I am using slim.batch_norm
from layers and trying to understand the code flow in my use case. It looks to me like the logic that decides whether to use _fused_batch_norm()
or the base class will only use the _fused_batch_norm()
in my case if the input rank is 2. The code description sounds like it should also be used if rank is 4 and the function itself (_fused_batch_norm()) supports rank of 4, but the logic seems to prevent calling it. Below is a snippet of the code showing what I am referring to:
# Only use _fused_batch_norm (1) if fused is set True or if it is
# possible to use (currently it doesn't support batch weights,
# renorm, and the case when rank is neither 2 nor 4),
# and (2) if used with zero_debias_moving_mean, or an input shape of rank 2,
# or non-default updates_collections (not implemented in
# normalization_layers.BatchNormalization yet); otherwise use the fused
# implementation in normalization_layers.BatchNormalization.
inputs = ops.convert_to_tensor(inputs)
rank = inputs.get_shape().ndims
feature_supported = batch_weights is None and not renorm and rank in [2, 4]
possible_to_fuse = fused is None and feature_supported
if (fused or possible_to_fuse) and (
zero_debias_moving_mean or rank == 2 or
updates_collections is not ops.GraphKeys.UPDATE_OPS):
return _fused_batch_norm(...)
For my use case, I have the following parameters all at default settings:
batch_weights=None
fused=False
renorm=False
zero_debias_moving_mean=False
updates_collections=ops.GraphKeys.UPDATE_OPS
If my input is rank 4, it looks like the code will use the fused implementation in normalization_layers.BatchNormalization
Is my understanding of the logic correct?

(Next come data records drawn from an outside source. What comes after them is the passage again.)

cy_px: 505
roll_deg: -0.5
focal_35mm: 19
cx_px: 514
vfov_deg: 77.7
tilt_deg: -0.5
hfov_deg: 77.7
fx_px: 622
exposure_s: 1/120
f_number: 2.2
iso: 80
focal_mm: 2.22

Is this the expected and proper behavior? I am wondering if the the condition rank==2
should actually be rank in [2,4]
? If the latter is correct, then this would be a potential bug. If the original is correct, then why have rank in [2,4]

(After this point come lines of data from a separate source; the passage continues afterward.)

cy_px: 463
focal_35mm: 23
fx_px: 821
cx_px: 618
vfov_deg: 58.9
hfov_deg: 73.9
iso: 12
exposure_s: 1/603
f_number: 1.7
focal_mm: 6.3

for determining feature_supported
?
You are right, it's a bug. When rank=4
and fused=None
(or True
), an optimized _fused_batch_norm
can and should be used. This agrees with tf.nn.fused_batch_norm
.
Looks like they mixed up the logic expression, which should trigger if possible_to_fuse=True
, no matter what everything else is. Moreover, if feature_supported=True and not fused=False
, _fused_batch_norm
is eligible as well.
You should report it to tensorflow issue tracker.